I would like each line of the data that holds the word "both" copied out.

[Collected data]
......

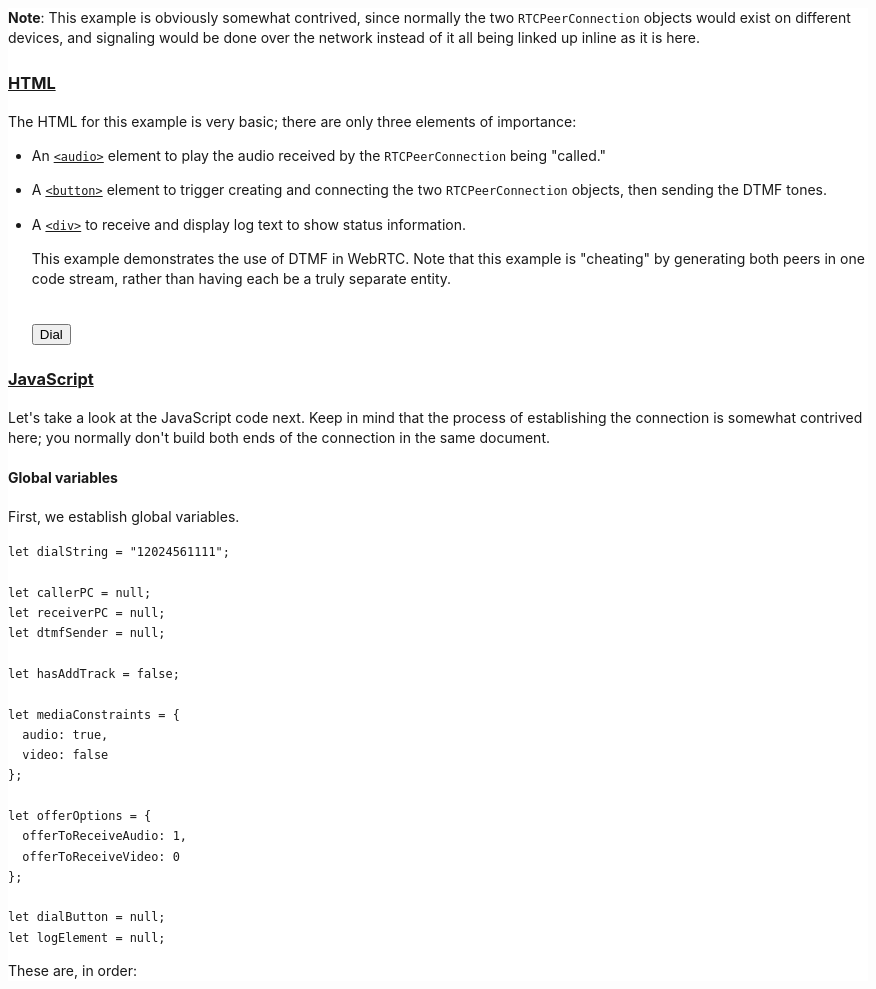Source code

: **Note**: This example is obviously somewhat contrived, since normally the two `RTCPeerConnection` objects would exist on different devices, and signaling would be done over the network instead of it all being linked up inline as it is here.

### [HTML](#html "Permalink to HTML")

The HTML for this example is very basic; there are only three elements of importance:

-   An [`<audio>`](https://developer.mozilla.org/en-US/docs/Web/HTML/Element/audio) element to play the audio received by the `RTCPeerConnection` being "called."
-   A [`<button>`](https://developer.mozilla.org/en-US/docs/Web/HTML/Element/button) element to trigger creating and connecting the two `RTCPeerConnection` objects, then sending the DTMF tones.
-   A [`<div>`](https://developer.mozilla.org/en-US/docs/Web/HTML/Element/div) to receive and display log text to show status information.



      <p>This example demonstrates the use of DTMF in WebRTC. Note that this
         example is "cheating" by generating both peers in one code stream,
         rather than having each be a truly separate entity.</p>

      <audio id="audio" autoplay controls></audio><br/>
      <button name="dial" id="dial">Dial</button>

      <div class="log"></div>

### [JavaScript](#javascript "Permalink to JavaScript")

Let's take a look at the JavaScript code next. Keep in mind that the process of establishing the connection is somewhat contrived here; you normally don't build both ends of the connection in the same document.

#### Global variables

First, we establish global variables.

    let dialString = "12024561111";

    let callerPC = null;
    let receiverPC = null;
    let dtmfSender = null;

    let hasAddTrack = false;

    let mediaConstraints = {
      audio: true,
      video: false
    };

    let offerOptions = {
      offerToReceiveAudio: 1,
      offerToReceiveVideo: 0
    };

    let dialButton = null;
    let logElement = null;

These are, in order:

......

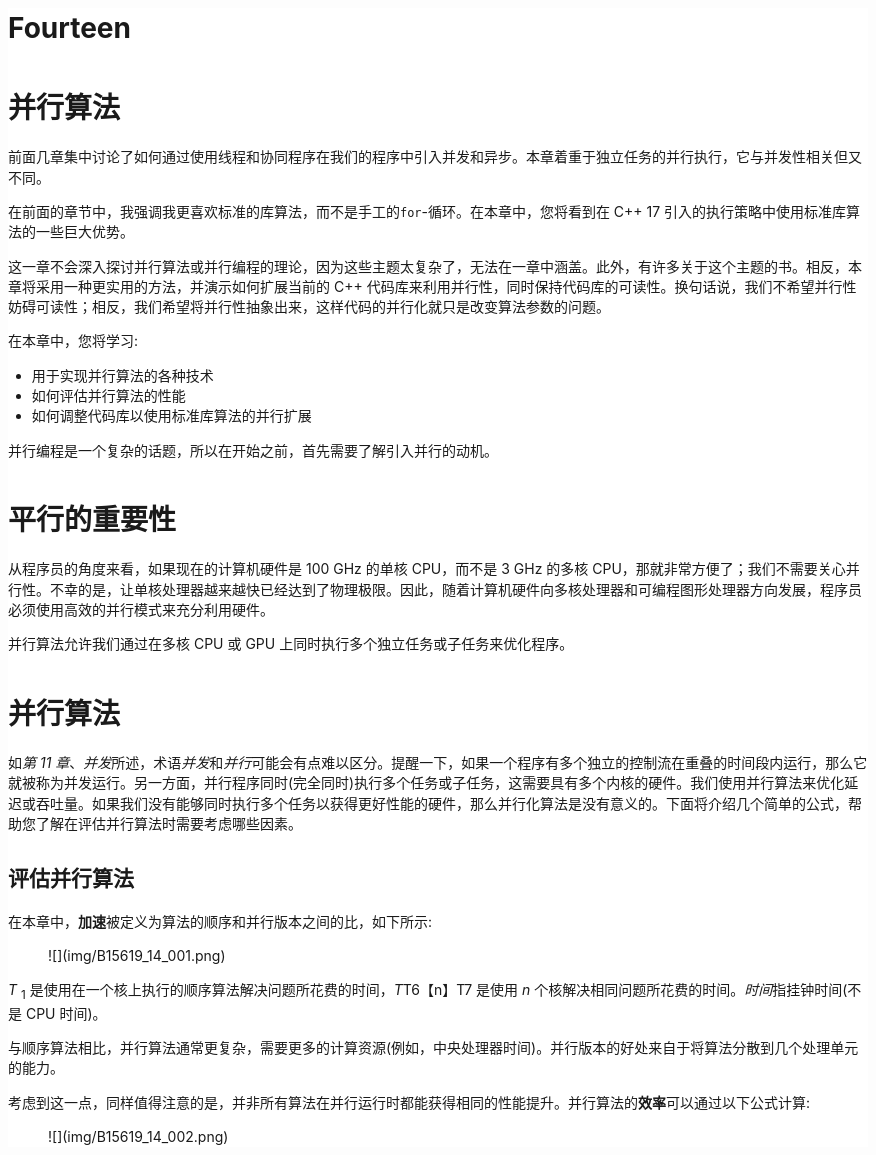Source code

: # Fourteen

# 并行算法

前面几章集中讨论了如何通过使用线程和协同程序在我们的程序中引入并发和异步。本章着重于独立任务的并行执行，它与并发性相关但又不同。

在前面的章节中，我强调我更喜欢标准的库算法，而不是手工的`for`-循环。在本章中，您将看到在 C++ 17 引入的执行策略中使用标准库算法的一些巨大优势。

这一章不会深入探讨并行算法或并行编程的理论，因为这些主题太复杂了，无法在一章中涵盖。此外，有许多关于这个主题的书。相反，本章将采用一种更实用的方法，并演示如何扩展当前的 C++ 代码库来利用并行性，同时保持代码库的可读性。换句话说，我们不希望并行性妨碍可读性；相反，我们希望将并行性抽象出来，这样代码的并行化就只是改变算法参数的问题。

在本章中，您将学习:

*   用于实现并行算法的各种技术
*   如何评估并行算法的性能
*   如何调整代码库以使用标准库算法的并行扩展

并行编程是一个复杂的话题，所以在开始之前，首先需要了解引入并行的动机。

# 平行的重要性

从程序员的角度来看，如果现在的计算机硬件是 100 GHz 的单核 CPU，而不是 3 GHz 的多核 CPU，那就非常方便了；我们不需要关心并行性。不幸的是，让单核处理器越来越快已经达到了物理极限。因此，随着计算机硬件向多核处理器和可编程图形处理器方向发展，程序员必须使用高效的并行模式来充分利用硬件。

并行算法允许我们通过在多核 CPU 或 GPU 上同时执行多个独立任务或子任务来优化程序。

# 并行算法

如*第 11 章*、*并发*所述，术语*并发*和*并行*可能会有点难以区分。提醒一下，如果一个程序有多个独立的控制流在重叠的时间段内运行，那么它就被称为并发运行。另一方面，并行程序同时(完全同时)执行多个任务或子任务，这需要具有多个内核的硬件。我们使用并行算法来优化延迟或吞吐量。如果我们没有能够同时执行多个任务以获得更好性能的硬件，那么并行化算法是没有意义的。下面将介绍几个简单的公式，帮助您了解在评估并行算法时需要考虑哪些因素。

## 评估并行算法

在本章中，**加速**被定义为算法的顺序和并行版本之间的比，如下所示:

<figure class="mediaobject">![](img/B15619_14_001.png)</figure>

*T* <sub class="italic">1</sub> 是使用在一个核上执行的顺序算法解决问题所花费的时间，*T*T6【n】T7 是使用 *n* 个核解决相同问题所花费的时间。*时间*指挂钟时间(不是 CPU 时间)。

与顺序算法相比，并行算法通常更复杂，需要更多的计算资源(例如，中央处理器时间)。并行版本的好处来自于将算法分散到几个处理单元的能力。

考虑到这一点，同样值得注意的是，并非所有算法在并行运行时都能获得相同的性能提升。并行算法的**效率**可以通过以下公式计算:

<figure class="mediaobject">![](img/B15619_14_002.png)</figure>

......

▸ SOLUTION TO THE PROBLEM
         example is "cheating" by generating both peers in one code stream,
Let's take a look at the JavaScript code next. Keep in mind that the process of establishing the connection is somewhat contrived here; you normally don't build both ends of the connection in the same document.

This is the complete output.